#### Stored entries
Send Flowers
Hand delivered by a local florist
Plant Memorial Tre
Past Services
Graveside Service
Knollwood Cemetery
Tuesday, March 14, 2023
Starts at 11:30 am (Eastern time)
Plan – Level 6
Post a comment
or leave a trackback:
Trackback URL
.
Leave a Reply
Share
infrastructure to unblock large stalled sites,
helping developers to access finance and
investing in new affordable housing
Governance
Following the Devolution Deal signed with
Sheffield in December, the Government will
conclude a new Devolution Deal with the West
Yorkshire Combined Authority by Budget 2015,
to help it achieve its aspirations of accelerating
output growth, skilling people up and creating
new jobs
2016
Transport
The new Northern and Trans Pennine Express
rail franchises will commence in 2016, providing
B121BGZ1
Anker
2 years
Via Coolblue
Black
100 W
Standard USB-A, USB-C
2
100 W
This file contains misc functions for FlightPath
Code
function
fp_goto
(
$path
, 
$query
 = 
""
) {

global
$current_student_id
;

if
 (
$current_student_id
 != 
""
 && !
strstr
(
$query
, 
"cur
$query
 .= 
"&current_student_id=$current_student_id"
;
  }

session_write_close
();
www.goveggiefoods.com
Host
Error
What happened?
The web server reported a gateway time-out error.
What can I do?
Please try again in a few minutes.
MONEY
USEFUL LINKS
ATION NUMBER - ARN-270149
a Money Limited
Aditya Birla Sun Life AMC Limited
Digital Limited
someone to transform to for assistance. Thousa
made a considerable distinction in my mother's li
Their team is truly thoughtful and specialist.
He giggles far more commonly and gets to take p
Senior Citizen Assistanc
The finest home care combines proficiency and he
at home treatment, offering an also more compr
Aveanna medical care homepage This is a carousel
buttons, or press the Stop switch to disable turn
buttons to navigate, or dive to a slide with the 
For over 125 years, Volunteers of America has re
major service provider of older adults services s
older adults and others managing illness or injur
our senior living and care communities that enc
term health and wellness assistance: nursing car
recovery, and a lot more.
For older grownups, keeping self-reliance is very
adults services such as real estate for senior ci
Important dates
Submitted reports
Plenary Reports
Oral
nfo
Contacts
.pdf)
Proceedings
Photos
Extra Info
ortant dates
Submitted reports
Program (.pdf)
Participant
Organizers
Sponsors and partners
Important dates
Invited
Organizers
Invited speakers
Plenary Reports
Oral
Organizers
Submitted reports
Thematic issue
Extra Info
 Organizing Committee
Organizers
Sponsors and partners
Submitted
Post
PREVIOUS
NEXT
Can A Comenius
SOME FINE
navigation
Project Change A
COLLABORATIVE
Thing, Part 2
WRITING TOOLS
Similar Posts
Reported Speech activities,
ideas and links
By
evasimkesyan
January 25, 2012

#### DESCRIPTION OF THE TASK
Please format the lines of the material above as a numbered list, skipping any blank lines.

#### SOLVED PROBLEM
1. Send Flowers
2. Hand delivered by a local florist
3. Plant Memorial Tre
4. Past Services
5. Graveside Service
6. Knollwood Cemetery
7. Tuesday, March 14, 2023
8. Starts at 11:30 am (Eastern time)
9. Plan – Level 6
10. Post a comment
11. or leave a trackback:
12. Trackback URL
13. .
14. Leave a Reply
15. Share
16. infrastructure to unblock large stalled sites,
17. helping developers to access finance and
18. investing in new affordable housing
19. Governance
20. Following the Devolution Deal signed with
21. Sheffield in December, the Government will
22. conclude a new Devolution Deal with the West
23. Yorkshire Combined Authority by Budget 2015,
24. to help it achieve its aspirations of accelerating
25. output growth, skilling people up and creating
26. new jobs
27. 2016
28. Transport
29. The new Northern and Trans Pennine Express
30. rail franchises will commence in 2016, providing
31. B121BGZ1
32. Anker
33. 2 years
34. Via Coolblue
35. Black
36. 100 W
37. Standard USB-A, USB-C
38. 2
39. 100 W
40. This file contains misc functions for FlightPath
41. Code
42. function
43. fp_goto
44. (
45. $path
46. , 
47. $query
48.  = 
49. ""
50. ) {
51. global
52. $current_student_id
53. ;
54. if
55.  (
56. $current_student_id
57.  != 
58. ""
59.  && !
60. strstr
61. (
62. $query
63. , 
64. "cur
65. $query
66.  .= 
67. "&current_student_id=$current_student_id"
68. ;
69.   }
70. session_write_close
71. ();
72. www.goveggiefoods.com
73. Host
74. Error
75. What happened?
76. The web server reported a gateway time-out error.
77. What can I do?
78. Please try again in a few minutes.
79. MONEY
80. USEFUL LINKS
81. ATION NUMBER - ARN-270149
82. a Money Limited
83. Aditya Birla Sun Life AMC Limited
84. Digital Limited
85. someone to transform to for assistance. Thousa
86. made a considerable distinction in my mother's li
87. Their team is truly thoughtful and specialist.
88. He giggles far more commonly and gets to take p
89. Senior Citizen Assistanc
90. The finest home care combines proficiency and he
91. at home treatment, offering an also more compr
92. Aveanna medical care homepage This is a carousel
93. buttons, or press the Stop switch to disable turn
94. buttons to navigate, or dive to a slide with the 
95. For over 125 years, Volunteers of America has re
96. major service provider of older adults services s
97. older adults and others managing illness or injur
98. our senior living and care communities that enc
99. term health and wellness assistance: nursing car
100. recovery, and a lot more.
101. For older grownups, keeping self-reliance is very
102. adults services such as real estate for senior ci
103. Important dates
104. Submitted reports
105. Plenary Reports
106. Oral
107. nfo
108. Contacts
109. .pdf)
110. Proceedings
111. Photos
112. Extra Info
113. ortant dates
114. Submitted reports
115. Program (.pdf)
116. Participant
117. Organizers
118. Sponsors and partners
119. Important dates
120. Invited
121. Organizers
122. Invited speakers
123. Plenary Reports
124. Oral
125. Organizers
126. Submitted reports
127. Thematic issue
128. Extra Info
129.  Organizing Committee
130. Organizers
131. Sponsors and partners
132. Submitted
133. Post
134. PREVIOUS
135. NEXT
136. Can A Comenius
137. SOME FINE
138. navigation
139. Project Change A
140. COLLABORATIVE
141. Thing, Part 2
142. WRITING TOOLS
143. Similar Posts
144. Reported Speech activities,
145. ideas and links
146. By
147. evasimkesyan
148. January 25, 2012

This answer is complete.